_EXERCISE TEXT_

....................

Trolley Trail Opens with Help of the Natural Gas Industry

Shale Gas NewsBill desRosiers
External Affairs Coordinator, Cabot Oil & Gas

[Editor’s Note: Cabot Oil & Gas and its suppliers helped open a new section of the Trolley Trail in Lackawanna and Wyoming Counties recently.]

Though the ceremony had to be put off for a year, it was still exciting to gather in LaPlume on Monday to mark the grand opening of Phase 3 of the Trolley Trail with the Countryside Conservancy. The ribbon cutting ceremony on April 19 drew a number of people. All had helped with the construction of the new stretch and also worked behind the scenes.

trolley trail

The updated map shows the portions of the Trolley Trail in blue that are accessible for hiking and biking. Purple sections have yet to be completed, and the yellow trail is a connector from Keystone College.

Technically, this has been three years in the making. We had to cancel the grand opening last year due to COVID. It quietly opened last spring, but outdoor enthusiasts and their families found their way to the trail. “We were busier than ever,” Conservancy Director, Bill Kern, told those in attendance. “We saw a 150 to 200 percent increase in use of the trail system in 2020.”

Phase 3 is a two-third mile stretch between Cherry and West LaPlume streets, a pleasant to-and-from walk from either direction. Phase 1 opened in 2014 and Phase 2 in 2017. I’ve walked sections of the trail, which is relatively flat and has nature surrounding each bit.

It was a proud moment for Cabot and our partner companies as the primary sponsors of this new link. This included Sugar Hollow, Tioga Environmental and Williams. Bill was kind enough to acknowledge our support, as well as that from officials in neighboring communities Dalton, LaPlume and Factoryville. Commissioners from Wyoming and Lackawanna counties who also played key roles in bringing the project to fruition also attended.

“Trails like this that turn old industrial waste areas into useful and beautiful space like this are wonderful for our counties,” Commissioner Tom Henry of Wyoming County remarked. “It’s very exciting that we could maybe go to Lake Winola, Nicholson and other parts of Wyoming County from here.”

....................

_AVAILABLE DATA_
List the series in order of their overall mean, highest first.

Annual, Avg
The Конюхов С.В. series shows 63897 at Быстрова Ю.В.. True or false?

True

....................

_LIST OF TASKS_
a - According to the Trolley Trail article, in what year did Phase 1 of the trail open?
b - Write the next part of the Trolley Trail article, picking up after its final paragraph.
The listing comes from a separate source unrelated to the Trolley Trail article.

_ANSWERS TO EACH TASK_
a - 2014

b -
“The best part for me is that I live just a mile away,” said Lackawanna County Commissioner Chris Chermak. He added that he wished the trails had been accessible when he ran cross country as a high school student.

Conservancy board members and other supporters are constantly working to “connect the dots” of the former Northern Electric Street Railway trolley tracks that ran from Scranton through the Clarks Summit area and on to both Lake Winola in Wyoming County and Montrose in Susquehanna County. The trolleys bore daily passengers and tourists from 1908 to 1932. The history student in me is fascinated by these facts and the photos on the trail signage that depicts the era.

For every thousand feet of trail improved, it feels like there was a hundred hours of planning, communication and leveraging of resources to complete this new phase of the project. It’s not easy. A lot of people would give up after a couple of months.

These have become “passion projects” for Cabot. We seek out another one every few years to support, bringing together natural gas resources. As we celebrate Earth Day 2021, follow the Countryside Conservancy on Facebook and check out the Trolley Trail.

Participating in the April 19 ribbon-cutting event were (front, from left) Bill desRosier (Cabot), Cheryl Ellsworth (Countryside Conservancy), Bill Kern (CC), (back, from left) Mark Hessling (Rutledge Excavating), Gina Suydam (Wyoming County Chamber of Commerce), Jim Dougherty (CC), Tom Henry (Wyoming County), Chris Chermak (Lackawanna County), Ernie King (Wyoming), and Albert Propst (Dalton Borough).